DeGoogle: Photos
defaultOne of my bigger DeGoogle efforts so far has been getting off of Google Photos. The process took about a week, but I’m happy with the result and thought I’d share the process.
Motivation
I don’t want Google (or any one third party) knowing too much about me. With my devices synched to Google, I have to think twice about taking pics of sensitive docs, locations, and people thanks to their penchant for running AI/ML and OCR against all of the content I upload. They’ve collaborated with law enforcement in secret to perform unwarranted searches of user data, have complied with geofence warrants in the past, and they continue to self-deal and sell user behavioral data. I don’t care if it’s in aggregate or not. Put more simply, I simply do not trust them to care about me as a user, as they have no incentive to. Surely my own infra will still be hackable, but at least an attacker will have to work for it.
Tool Selection
After some lazy research I narrowed things down to three setups:
- PhotoPrism
- Immich
- NextCloud Photos
I chose immich because it has a native phone app and it had all the features I needed (tested migration path from Google Photos, search, self-hosting). It also turns out to have a fair bit of momentum behind it; if you choose it I highly recommend paying for a lifetime license, despite it being optional.
Installation
I opted to install on kubernetes, onprem. This was pretty straightforward, even though I opted to roll my own resources (I don’t like Helm for many reasons I won’t get into here, but there is an official Helm chart).
The components:
- deployments (immich-ml, rproxy)
- statefulsets (immich-server, redis)
- services (ClusterIP for immich-ml, immich-server, redis)
- associated configmaps and secrets needed by the services
I’m connecting to a shared postgres in a different namespace for the database state.
The rproxy establishes an connection to a static VPS, allowing for a custom domain and traffic routing from the internet (though there are lots of ways to solve this problem, including a tailscale/headscale setup, IPv6 routing or IPv4 PAT, et cetera).
Migration
The process was pretty simple:
- use Google Takeout to package and pull Photos data
- use immich-go to upload the zip contents
- inspect the immich-go logs to detect any errors or misses
- perform any other validation steps
- set up a backup
- delete everything from Google Photos
For a collection of tens of thousands of photos and videos, this worked mostly fine. I did have to modify my rproxy to support large files (for video uploads) but there were no other big problems.
Backup
For backup I run a k8s cronjob that does full (weekly) and incremental (hourly) backups of the data files to a local backup volume.
Depending on your compute substrate, you might decide to do this another way (e.g. a VPS with block-level snapshots and/or an ordinary cronjob).

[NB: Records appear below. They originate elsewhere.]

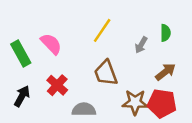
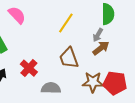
green semicircle: (165, 33) -> (108, 14), moved, size x1.5
pink semicircle: (51, 44) -> (17, 15), moved
brown arrow: (165, 72) -> (101, 48), moved

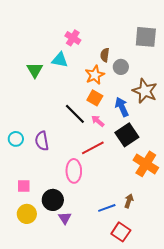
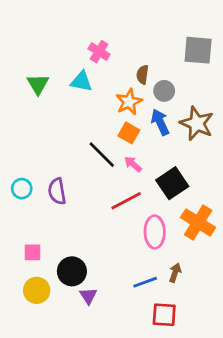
green triangle: (35, 70) -> (38, 84), moved
blue arrow: (122, 107) -> (160, 122), moved
pink ellipse: (74, 171) -> (155, 232), moved
red square: (121, 232) -> (164, 315), turned -30

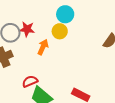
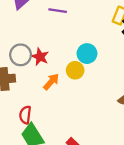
red semicircle: (30, 81) -> (25, 115), turned -77

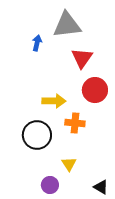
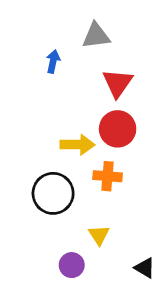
gray triangle: (67, 25) -> (96, 36), size x0.7
red circle: (95, 90) -> (118, 129), moved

The backup volume itself does offsite backups, preserving the path name and only uploading to the backup bucket if the file hash is not already there (SHA256). The contents are AES encrypted prior to being uploaded. I use Backblaze as a backing store for this but you could use anything (scp, ftp, rsync, S3, Wasabi, etc); a python script for this leveraging boto3 and the cryptography library is only a couple hundred lines.
The database backups are done in a similar way, being periodically dumped to a local volume then also copied to the offsite store.
Anyone doing a similar setup should not skimp on backups… this is one of the big value-adds of using Google (or any other cloud provider) and is tricky to get right, but it’s also essential. Do not sacrifice this essential quality, even if it’s hard to set up.
Monitoring
Nominal restores are run daily; simple probes of the site for fetching a set of shared images are also run. These are exposed as Prometheus metrics, graphed in Grafana and alerted on. As before, there are many ways to do these verifications and notifications. You don’t have to set up alerts, but having some basic monitoring may save you tears later on. It would suck to lose a disk and with it, all the copies of your photos. The cool thing is once you get good at this for photos, you can use the same tooling for anything else you decide to self-host as well.
Deleting From Google
I did this by hand; I suppose you could make an Goog API script to do it programmatically if you have 100s of thousands of photos, but for most people a hand deletion is probably quicker. Surely a bulk delete tool exists in the wild, I just felt it was quicker to highlight and delete in the UI.
Summary
Immich’s features are nice, my photo and post-processing workflow hasn’t been disrupted, and my data is all totally private now. The hosting costs are also cheaper (a couple dollars a month for backups vs. $10/month for Google One, and $1/month amortized from my shared VPS rproxy; YMMV). Even if it happened to cost a little more, but still in the same ballpark, it would be worth the gains in privacy for me.